The squash vine borer is a pesky moth with bright orange scales covering its hind legs.  An infestation of these little guys will put an end to your pumpkin growing season.  The vine borers are the masters of the stealth attack.  Once they emerge from their eggs, the larvae (known as the grubs) bore into the pumpkin vines near the base, and suck on the juices.
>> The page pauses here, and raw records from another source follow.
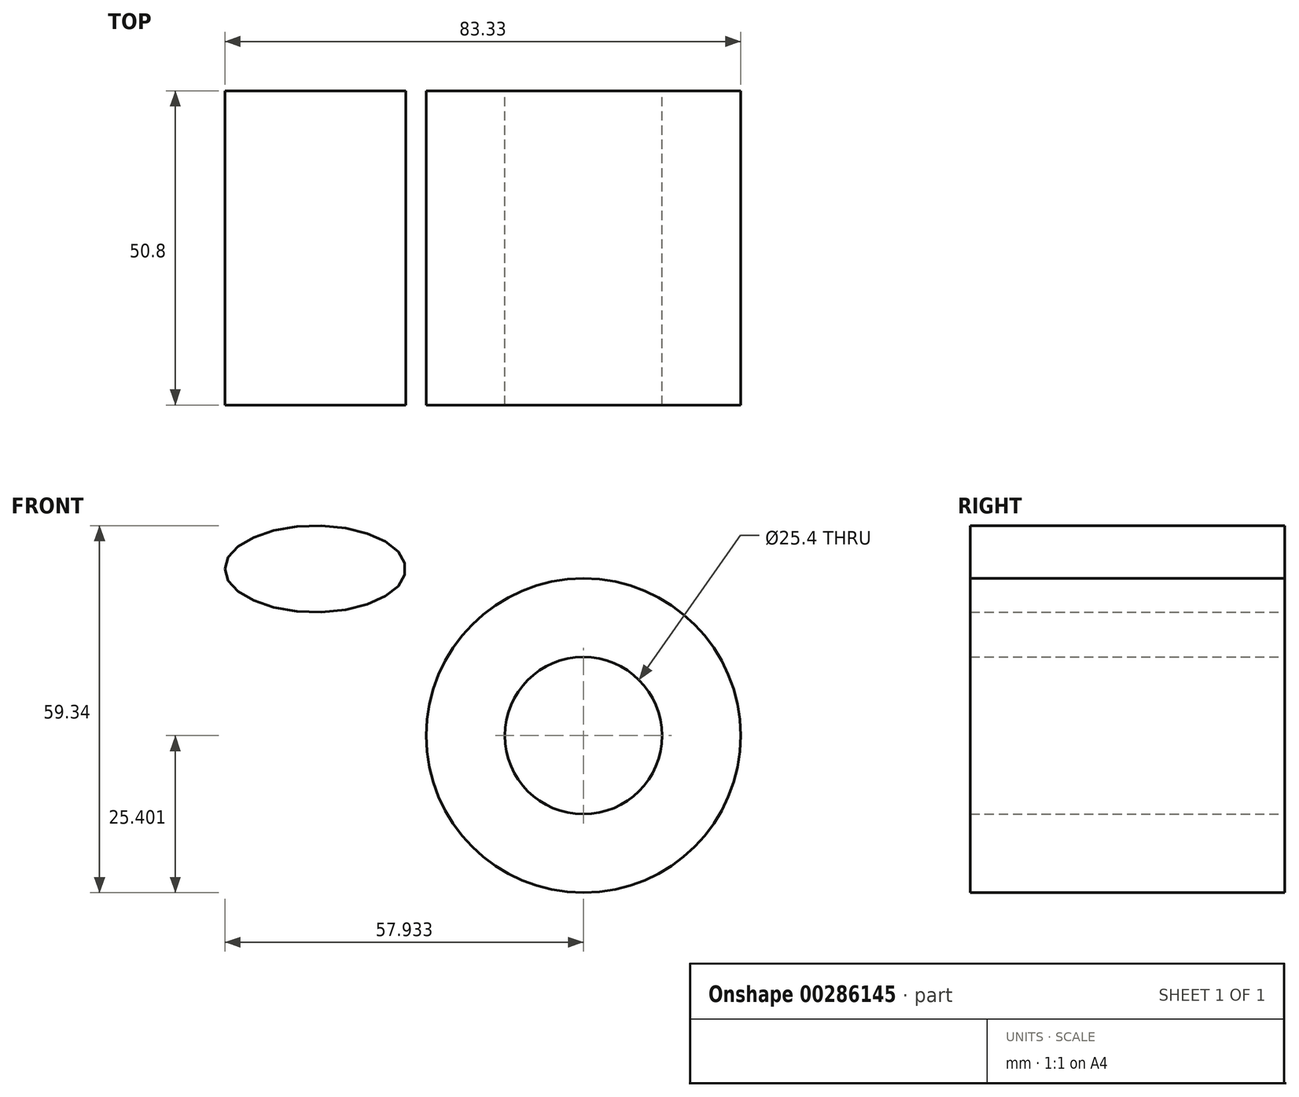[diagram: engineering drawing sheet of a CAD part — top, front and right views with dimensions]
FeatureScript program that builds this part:
annotation { "Feature Type Name" : "Feature", "Feature Type Description" : "" }
export const myFeature = defineFeature(function(context is Context, id is Id, definition is map)
    precondition{}
    {
        {
            var Q0;
            Q0=qCreatedBy(makeId("Front.planeOp"),FACE);
            var sketch = newSketch(context, id + "F0", { "sketchPlane" : qUnion([Q0])});
            skCircle(sketch, "E0", {"center": v(-121.07, 36.78) * mm, "radius": 25.4 * mm});
            skEllipse(sketch, "E1", {"center": v(-164.4, 63.73) * mm, "majorRadius": 14.6 * mm, "minorRadius": 6.99 * mm, "majorAxis": v(-1, 0)});
            skCircle(sketch, "E2", {"center": v(-121.07, 36.78) * mm, "radius": 12.7 * mm});
            skLineSegment(sketch, "E3.right", {"start": v(-50.62, 76.2) * mm, "end": v(-50.62, 0) * mm});
            skSolve(sketch);
        }
        {
            var Q0;
            Q0 = qSketchRegion(id + "F0", true);
            extrude(context, id + "F1", {"entities" : qUnion([Q0]), "depth" : 50.8 * mm});
        }
    });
The vine will shrivel and die, taking the pumpkin with it.  You have to be proactive with the vine borer, because once you notice damage is done, it’s too late.   
 

wireworm 

Wireworm

Wireworms are small slimy orange worm-looking creatures.  They are the larvae of click beetles and live underground for years (some wireworms can live up to six years!).  These persistent pests wiggle and wriggle through the soil, destroying seeds and stunting development of helpless seedlings.  

leaf hopper 

Six Spotted Leafhopper
The six spotted leafhopper is a greenish yellow bug with six black spots.  It carries diseases from plant to plant, and is responsible for the transmission of the aster yellow virus.  Aster yellow is a plant disease that ruins pumpkins - causing their leaves to yellow and the pumpkins to grow lopsided.

The good news is these pest are preventable.  If you know about them, prepare for them, and take the right steps to treat for them, your pumpkins can live long and happy lives.